I guess I have been holding back some of my resentment. I’m in a nice normal poetry group on the outside and they love to laugh at my funny lines. This isn’t a therapy group–far from it. It’s a nice civilized friendly group, and I sure can’t let the cat (me) out of the bag there.
On my WordPress blog, I hold back a little. Although an incest survivor, I’m a clinical psychologist and have had oodles of good therapy, and I guess I don’t want other survivors to think I’m typical of an almost “cured” survivor. After all the work and insight and research I’ve been through, if I’m still messed up what does that say to other survivors who maybe haven’t even begun therapy? I don’t want to turn out to be the rotten tomato others strive for. I certainly should model a healthy adjustment, at 81! If I let the cat out of the bag that maybe victims won’t ever be completely “cured,” might that not discourage them? I’ve done enough harm in my life to not want to be responsible for discouraging others. And it’s true I do hate complaining blogs. Hand-wringing doesn’t do it for me. I’m not aware of many alternatives at the present moment.

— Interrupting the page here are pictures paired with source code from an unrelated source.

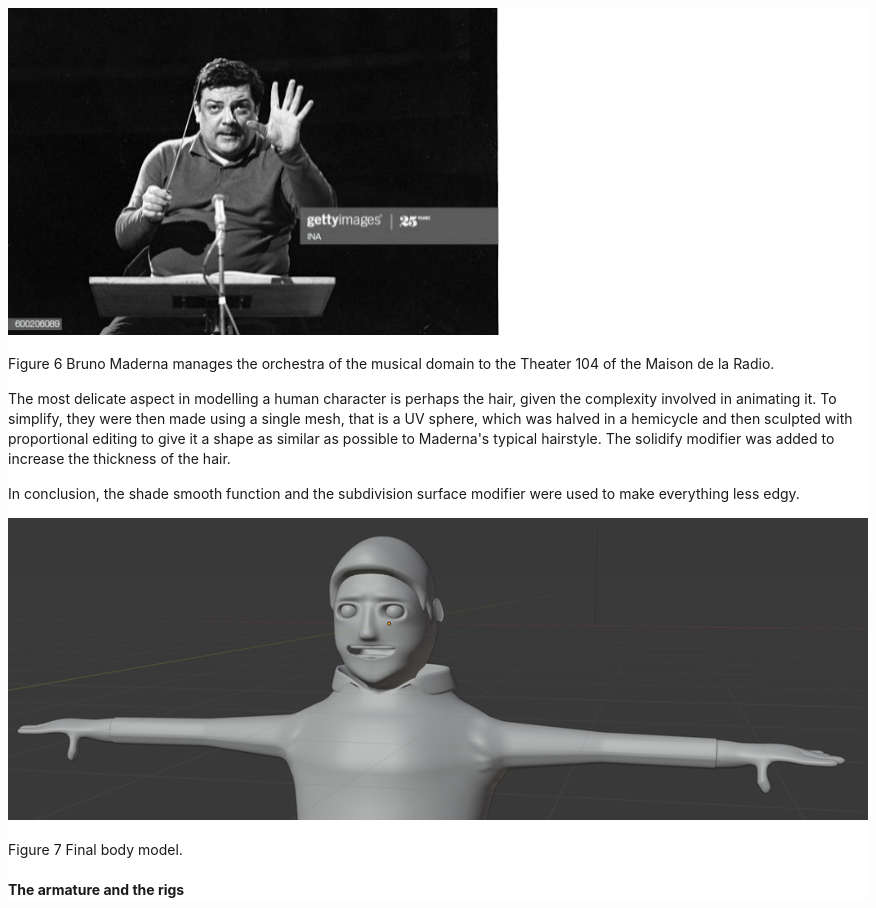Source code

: ![Figure 6 Bruno Maderna manages the orchestra of the musical domain to the Theater 104 of the Maison de la Radio. (Photo by Laszlo Ruszka / via Getty Images)](images/image006.png)

Figure 6 Bruno Maderna manages the orchestra of the musical domain to the Theater 104 of the Maison de la Radio.

The most delicate aspect in modelling a human character is perhaps the hair, given the complexity involved in animating it. To simplify, they were then made using a single mesh, that is a UV sphere, which was halved in a hemicycle and then sculpted with proportional editing to give it a shape as similar as possible to Maderna's typical hairstyle. The solidify modifier was added to increase the thickness of the hair.

In conclusion, the shade smooth function and the subdivision surface modifier were used to make everything less edgy.

![Figure 7 Final body model](images/image007.png)

Figure 7 Final body model.

#### The armature and the rigs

It does seem unfortunate that it doesn’t occur to abused and neglected children that there’s something wrong with their parents, not them. But the books tell us that children have to believe in their parents, because their very lives depend on their care. I’m having a fantasy now of something as popular as the Bobbsey Twins series, in which young readers are taught to observe and diagnose their parents’ behavior. I even thought about trying to re-write some scenes from my childhood, such as when I was sent home from school sick and my mother angrily told me not to bother her. A that point I didn’t expect anything else, but I can pretend now her being concerned and feeling my forehead and asking how I felt, etc.
The hell of it is that even if we don’t sexually or physically or verbally abuse our own children, there is something intangible missing in our own parenting. If we didn’t experience it we don’t have it. So there, I’VE SHOT MY WAD FOR TONIGHT. And now I realize I should have written “I” instead of “we” in those last sentences.